Stroke survivors are often physically inactive as well as sedentary,and may sit for long periods of time each day. This increases cardiometabolic risk and has impacts on physical and other functions. Interventions to reduce or interrupt periods of sedentary time, as well as to increase physical activity after stroke, could reduce the risk of secondary cardiovascular events and mortality during life after stroke.
To determine whether interventions designed to reduce sedentary behaviour after stroke, or interventions with the potential to do so, can reduce the risk of death or secondary vascular events, modify cardiovascular risk, and reduce sedentary behaviour.
In December 2019, we searched the Cochrane Stroke Trials Register, CENTRAL, MEDLINE, Embase, CINAHL, PsycINFO, Conference Proceedings Citation Index, and PEDro. We also searched registers of ongoing trials, screened reference lists, and contacted experts in the field.
Randomised trials comparing interventions to reduce sedentary time with usual care, no intervention, or waiting-list control, attention control, sham intervention or adjunct intervention. We also included interventions intended to fragment or interrupt periods of sedentary behaviour.
Two review authors independently selected studies and performed 'Risk of bias' assessments. We analyzed data using random-effects meta‐analyses and assessed the certainty of the evidence with the GRADE approach.
We included 10 studies with 753 people with stroke. Five studies used physical activity interventions, four studies used a multicomponent lifestyle intervention, and one study used an intervention to reduce and interrupt sedentary behaviour. In all studies, the risk of bias was high or unclear in two or more domains. Nine studies had high risk of bias in at least one domain.
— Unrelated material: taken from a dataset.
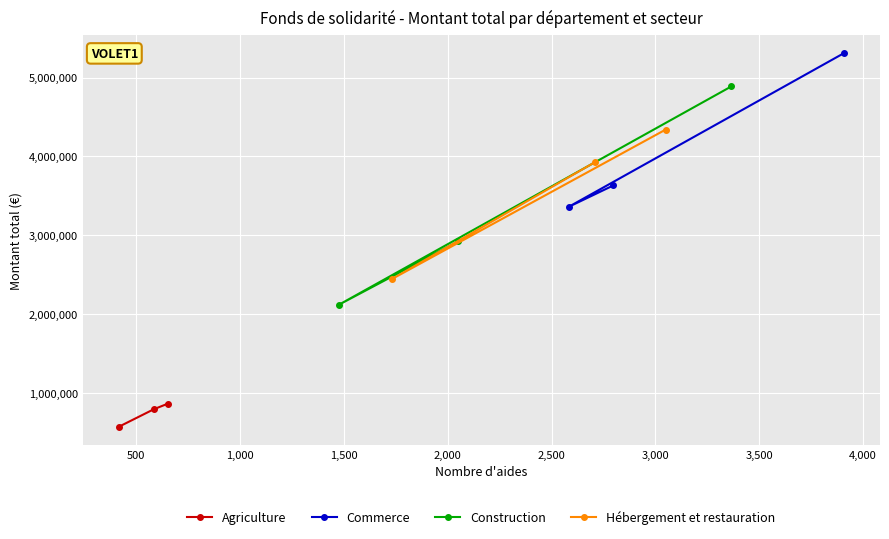

What is the greatest value displayed?

5307433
The interventions did not increase or reduce deaths (risk difference (RD) 0.00, 95% confidence interval (CI) -0.02 to 0.03; 10 studies, 753 participants; low-certainty evidence), the incidence of recurrent cardiovascular or cerebrovascular events (RD -0.01, 95% CI -0.04 to 0.01; 10 studies, 753 participants; low-certainty evidence), the incidence of falls (and injuries) (RD 0.00, 95% CI -0.02 to 0.02; 10 studies, 753 participants; low-certainty evidence), or incidence of other adverse events (moderate-certainty evidence).
Interventions did not increase or reduce the amount of sedentary behaviour time (mean difference (MD) +0.13 hours/day, 95% CI -0.42 to 0.68; 7 studies, 300 participants; very low-certainty evidence). There were too few data to examine effects on patterns of sedentary behaviour.
The effect of interventions on cardiometabolic risk factors allowed very limited meta-analysis.